▶ _What is expected_: Output all the entries word for word. Omit the pictures.
━━ Provided data ━━
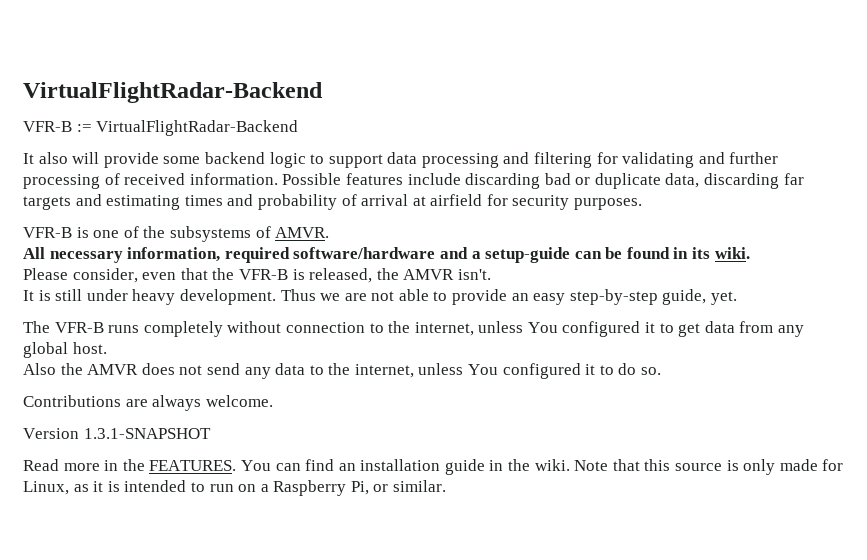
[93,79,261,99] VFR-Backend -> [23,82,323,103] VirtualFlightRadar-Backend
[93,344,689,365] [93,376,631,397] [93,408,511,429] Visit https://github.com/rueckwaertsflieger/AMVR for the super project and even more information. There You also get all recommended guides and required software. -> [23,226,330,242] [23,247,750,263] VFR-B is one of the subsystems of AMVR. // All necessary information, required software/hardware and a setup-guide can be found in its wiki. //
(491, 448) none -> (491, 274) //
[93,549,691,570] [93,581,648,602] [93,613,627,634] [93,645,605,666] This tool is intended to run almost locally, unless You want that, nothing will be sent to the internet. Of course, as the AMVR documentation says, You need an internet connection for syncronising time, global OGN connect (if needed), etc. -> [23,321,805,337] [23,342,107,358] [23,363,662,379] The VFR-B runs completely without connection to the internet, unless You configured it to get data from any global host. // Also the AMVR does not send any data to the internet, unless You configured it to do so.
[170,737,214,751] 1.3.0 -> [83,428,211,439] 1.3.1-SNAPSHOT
━━━
▶ _Response for this exercise_:
[93,79,261,99] VFR-Backend -> [23,82,323,103] VirtualFlightRadar-Backend
[93,344,689,365] [93,376,631,397] [93,408,511,429] Visit https://github.com/rueckwaertsflieger/AMVR for the super project and even more information. There You also get all recommended guides and required software. -> [23,226,330,242] [23,247,750,263] VFR-B is one of the subsystems of AMVR. // All necessary information, required software/hardware and a setup-guide can be found in its wiki. //
(491, 448) none -> (491, 274) //
[93,549,691,570] [93,581,648,602] [93,613,627,634] [93,645,605,666] This tool is intended to run almost locally, unless You want that, nothing will be sent to the internet. Of course, as the AMVR documentation says, You need an internet connection for syncronising time, global OGN connect (if needed), etc. -> [23,321,805,337] [23,342,107,358] [23,363,662,379] The VFR-B runs completely without connection to the internet, unless You configured it to get data from any global host. // Also the AMVR does not send any data to the internet, unless You configured it to do so.
[170,737,214,751] 1.3.0 -> [83,428,211,439] 1.3.1-SNAPSHOT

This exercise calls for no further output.